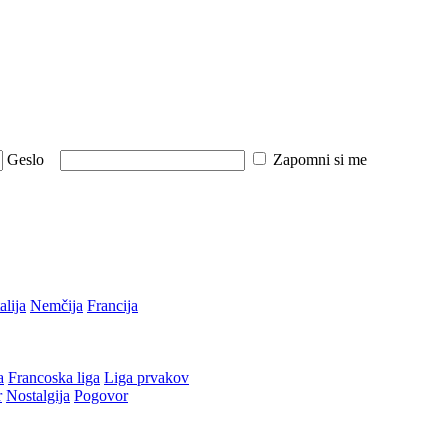
Geslo
Zapomni si me
talija
Nemčija
Francija
a
Francoska liga
Liga prvakov
r
Nostalgija
Pogovor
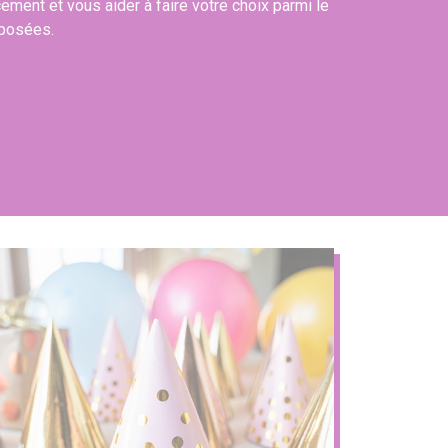
cement et vous aider à faire votre choix parmi le
oposées.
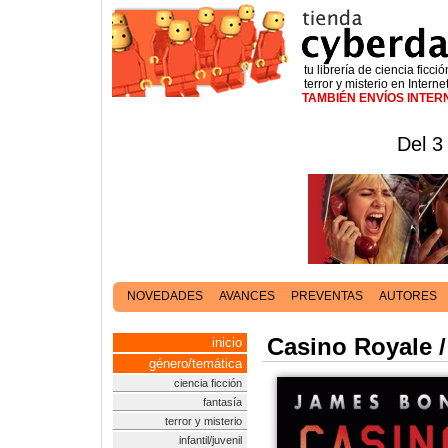
tu librería de ciencia ficció
terror y misterio en Interne
TAMBIÉN ENVÍOS INTE
Del 3
NOVEDADES
AVANCES
PREVENTAS
AUTORES
Casino Royale 
inicio
género/temática
ciencia ficción
fantasía
terror y misterio
infantil/juvenil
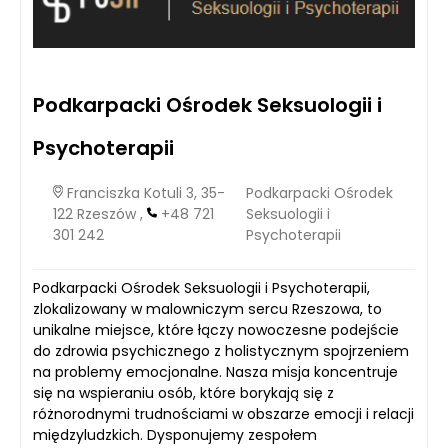
Podkarpacki Ośrodek Seksuologii i
Psychoterapii
Franciszka Kotuli 3, 35-
Podkarpacki Ośrodek
122 Rzeszów ,
+48 721
Seksuologii i
301 242
Psychoterapii
Podkarpacki Ośrodek Seksuologii i Psychoterapii,
zlokalizowany w malowniczym sercu Rzeszowa, to
unikalne miejsce, które łączy nowoczesne podejście
do zdrowia psychicznego z holistycznym spojrzeniem
na problemy emocjonalne. Nasza misja koncentruje
się na wspieraniu osób, które borykają się z
różnorodnymi trudnościami w obszarze emocji i relacji
międzyludzkich. Dysponujemy zespołem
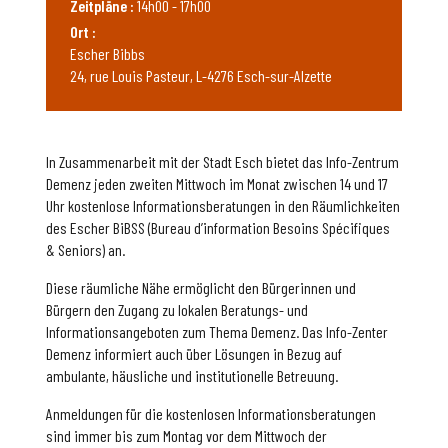
Zeitpläne :
14h00 - 17h00
Ort :
Escher Bibbs
24, rue Louis Pasteur, L-4276 Esch-sur-Alzette
In Zusammenarbeit mit der Stadt Esch bietet das Info-Zentrum
Demenz jeden zweiten Mittwoch im Monat zwischen 14 und 17
Uhr kostenlose Informationsberatungen in den Räumlichkeiten
des Escher BiBSS (Bureau d’information Besoins Spécifiques
& Seniors) an.
Diese räumliche Nähe ermöglicht den Bürgerinnen und
Bürgern den Zugang zu lokalen Beratungs- und
Informationsangeboten zum Thema Demenz. Das Info-Zenter
Demenz informiert auch über Lösungen in Bezug auf
ambulante, häusliche und institutionelle Betreuung.
Anmeldungen für die kostenlosen Informationsberatungen
sind immer bis zum Montag vor dem Mittwoch der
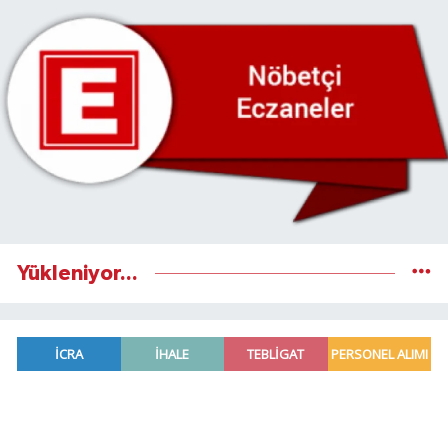
Yükleniyor...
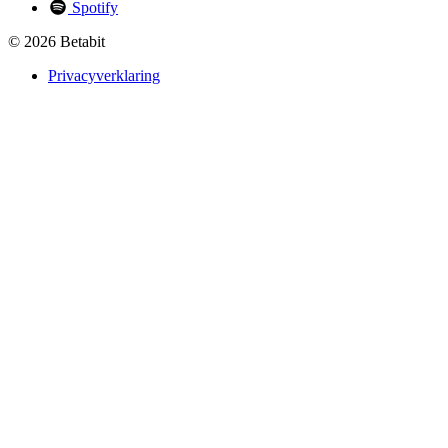
Spotify
© 2026 Betabit
Privacyverklaring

◆ **Directions**
Your task is to copy each line of the entries that includes the word "Demenz".

◆ **Result of this task**
Demenz jeden zweiten Mittwoch im Monat zwischen 14 und 17
Informationsangeboten zum Thema Demenz. Das Info-Zenter
Demenz informiert auch über Lösungen in Bezug auf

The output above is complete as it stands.